Badminton inklusive Inklusion

Das Schlagwort „Integration“ in Bezug auf Teilnahme von Minderheiten am gesellschaftlichen Leben, insbesondere von Behinderten, wurde in den letzten Jahren vom Begriff „Inklusion“ abgelöst. Meist steckt jedoch in der neuen Verpackung der alte Inhalt – und damit die bekannten Schwierigkeiten: Denn nicht die Behinderten müssen sich ändern, sondern die Strukturen müssen sich den individuellen Bedürfnissen anpassen.

Einen Schritt in diese Richtung wagt die Badminton-Abteilung des ESV in ihrer Hobbytrainingsgruppe am Mittwoch Abend in der Riesstraße: Badminton „inklusive“ Inklusion. Der neue Abteilungsleiter Nigel Devereux ist schon seit langem ehrenamtlich in der Organisation von „Special Olympics Bayern“ aktiv, der Sportorganisation für Menschen mit geistiger Behinderung. So stand auch die Badminton-Abteilung schon unterstützend bei der Ausrichtung von Turnieren zur Seite und half mit Fachkenntnissen und Material.

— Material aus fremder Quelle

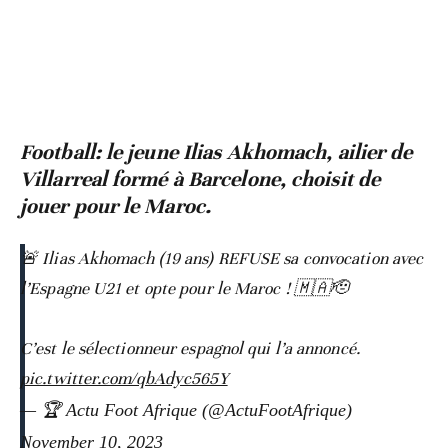
Football: le jeune Ilias Akhomach, ailier de
Villarreal formé à Barcelone, choisit de
jouer pour le Maroc.
🚨 Ilias Akhomach (19 ans) REFUSE sa convocation avec
l’Espagne U21 et opte pour le Maroc ! 🇲🇦🫡
C’est le sélectionneur espagnol qui l’a annoncé.
pic.twitter.com/qbAdyc565Y
— 🏆 Actu Foot Afrique (@ActuFootAfrique)
November 10, 2023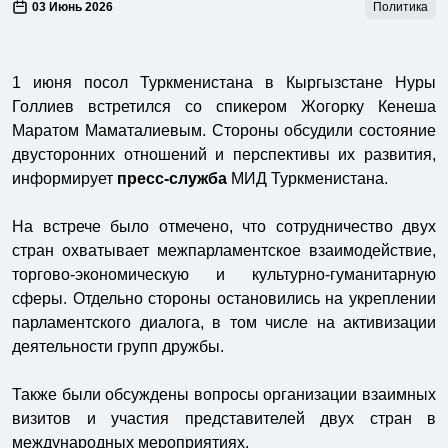
03 Июнь 2026
Политика
1 июня посол Туркменистана в Кыргызстане Нуры
Голлиев встретился со спикером Жогорку Кенеша
Маратом Маматалиевым. Стороны обсудили состояние
двусторонних отношений и перспективы их развития,
информирует
пресс-служба
МИД Туркменистана.
На встрече было отмечено, что сотрудничество двух
стран охватывает межпарламентское взаимодействие,
торгово-экономическую и культурно-гуманитарную
сферы. Отдельно стороны остановились на укреплении
парламентского диалога, в том числе на активизации
деятельности групп дружбы.
Также были обсуждены вопросы организации взаимных
визитов и участия представителей двух стран в
международных мероприятиях.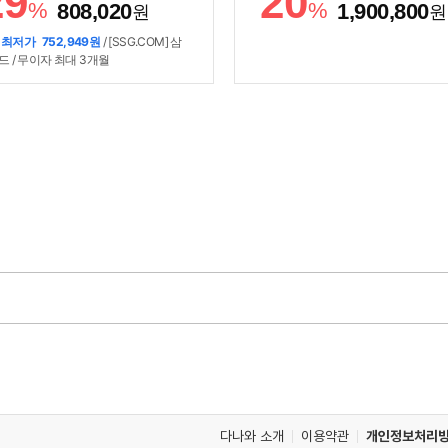
29
20
/ 기능업데이트 / 자가증발 / 배기덕트
얼인버터 / [편의] / 셀프청소가능 / 
%
%
808,020
1,900,800
원
원
) / [규격] / 무게:30kg / 설치높이: 89
트폰제어 / 자기진단 / 기능업데이트 /
52cm / 크기(가로x세로x깊이): 493x7
격] / 크기(가로x세로x깊이): 350x17
 최저가
752,949원
/ [SSG.COM] 삼
x496mm
288mm, 754x308x189mm
드 / 무이자 최대 3개월
다나와 소개
이용약관
개인정보처리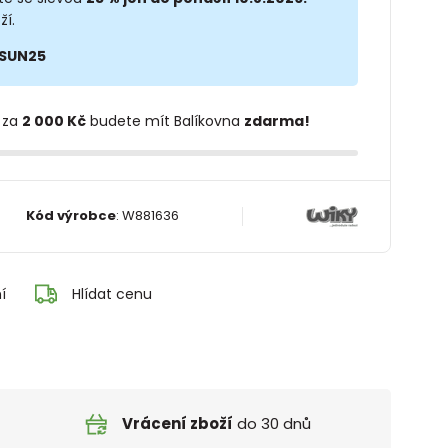
ží.
SUN25
 za
2 000 Kč
budete mít Balíkovna
zdarma!
Kód výrobce
:
W881636
í
Hlídat cenu
Vrácení zboží
do 30 dnů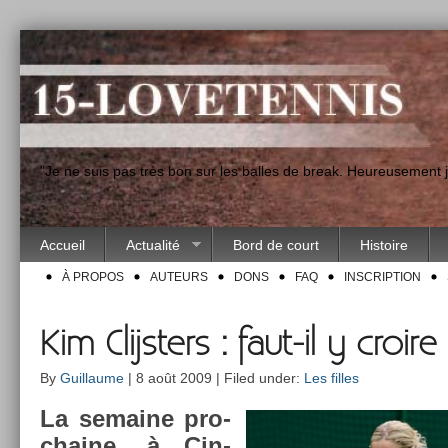
"Je ne suis pas très bon sur les balles de break. Heureusement
Accueil
Actualité
Bord de court
Histoire
À PROPOS
AUTEURS
DONS
FAQ
INSCRIPTION
Kim Clijsters : faut-il y croire
By
Guillaume
| 8 août 2009 | Filed under:
Les filles
La semaine pro­
chaine, à Cin­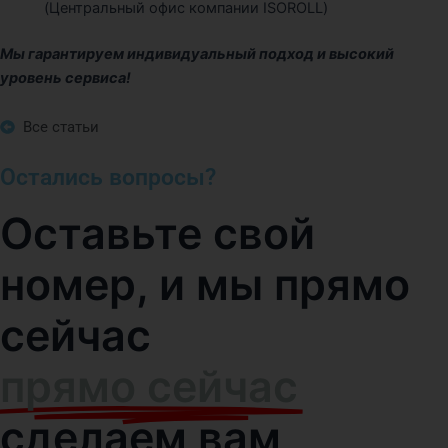
(Центральный офис компании ISOROLL)
Мы гарантируем индивидуальный подход и высокий
уровень сервиса!
Все статьи
Остались вопросы?
Оставьте свой
номер, и мы прямо
сейчас
прямо сейчас
сделаем вам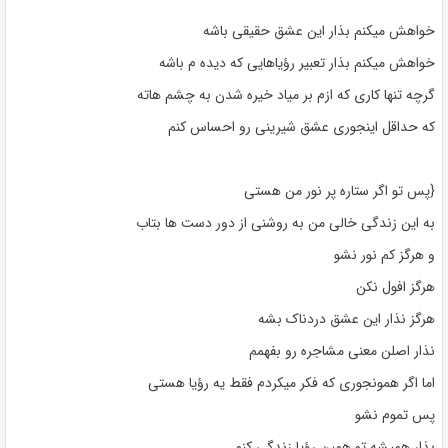
خواهش میکنم بذار این عشق حقیقی باشه
خواهش میکنم بذار تعبیر رؤیاهایی که دیده م باشه
گرچه تنها کاری که ازم بر میاد خیره شدن به چشم هاته
که حداقل اینجوری عشق شیرینی رو احساس کنم
{پس تو اگر ستاره پر نور من هستی
به این زندگی خالی من به روشنی از دور دست ها بتاب
و هرگز کم نور نشو
هرگز افول نکن
هرگز نذار این عشق دردناک بشه
نذار اصلن معنی مشاجره رو بفهمم
اما اگر همونجوری که فکر میکردم فقط یه رؤیا هستی
پس تموم نشو
بذار همیشه تو همین رؤیا زندگی کنم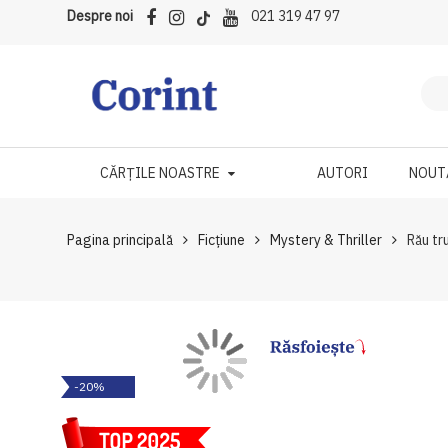
Despre noi
021 319 47 97
CĂRȚILE NOASTRE
AUTORI
NOUT
Pagina principală
Ficțiune
Mystery & Thriller
Rău tr
Skip
Skip
-20%
to
to
the
the
end
beginning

Seit dem letzten Jahr trainieren Jessica und Florian beim ESV und fühlen sich in der gemischten Trainingsgruppe von reinen Anfängern und ambitionierten Hobbyspielern gut aufgehoben. Mit Jessica hat der ESV nun sogar eine echte Goldmedaillengewinnerin der „Special Olympics“ in seinen Reihen, worauf die junge Frau besonders stolz ist. Ihre Faszination für Badminton bringt Jessica schnell auf den Punkt: „Beim Spielen vergesse ich alles um mich herum, ich bin einfach gut drauf. Und beim Training mit Nigel und York merke ich, wie anspruchsvoll und vielseitig Badminton ist.“

Florian kam über einen Umweg vom Tennis zum Badminton, ihm gefallen neben dem Training auch die Spiele mit immer wieder unterschiedlichen Leuten. Eine Erfahrung, die er sicher demnächst auch im Wettbewerb der Special Olympics machen kann: „Da ich erst seit kurzem Mitglied bei Special Olympics bin, habe ich aber noch an keinem Turnier teilgenommen.“ Interessierten Sportfans ist bei dieser Gelegenheit dringend empfohlen, sich einmal einen Turniertag bei den Special Olympics anzuschauen, denn die Atmosphäre, vor allem bei der Siegerehrung, wenn selbst vierte Plätze fair und lautstark bejubelt werden, ist einzigartig.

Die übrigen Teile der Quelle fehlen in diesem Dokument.